Saved data entries:

^^^^^^^^

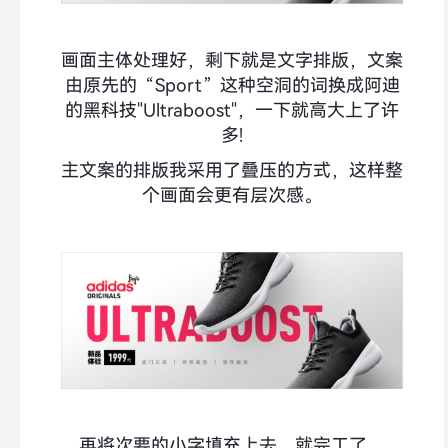
画面主体处理好，剩下就是文字排版，文案
由原先的“Sport”这种空洞的词换成阿迪
的黑科技"Ultraboost"，一下就高大上了许
多!
主文案的排版我采用了叠压的方式，这样整
个画面会更有层次感。
再将次要的小字填充上去，就完工了。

^^^^^^^^

**EXERCISE DIRECTIONS**: Would you return the records exactly as written, minus any image?

**RESPONSE TO THIS TASK**:
画面主体处理好，剩下就是文字排版，文案
由原先的“Sport”这种空洞的词换成阿迪
的黑科技"Ultraboost"，一下就高大上了许
多!
主文案的排版我采用了叠压的方式，这样整
个画面会更有层次感。
再将次要的小字填充上去，就完工了。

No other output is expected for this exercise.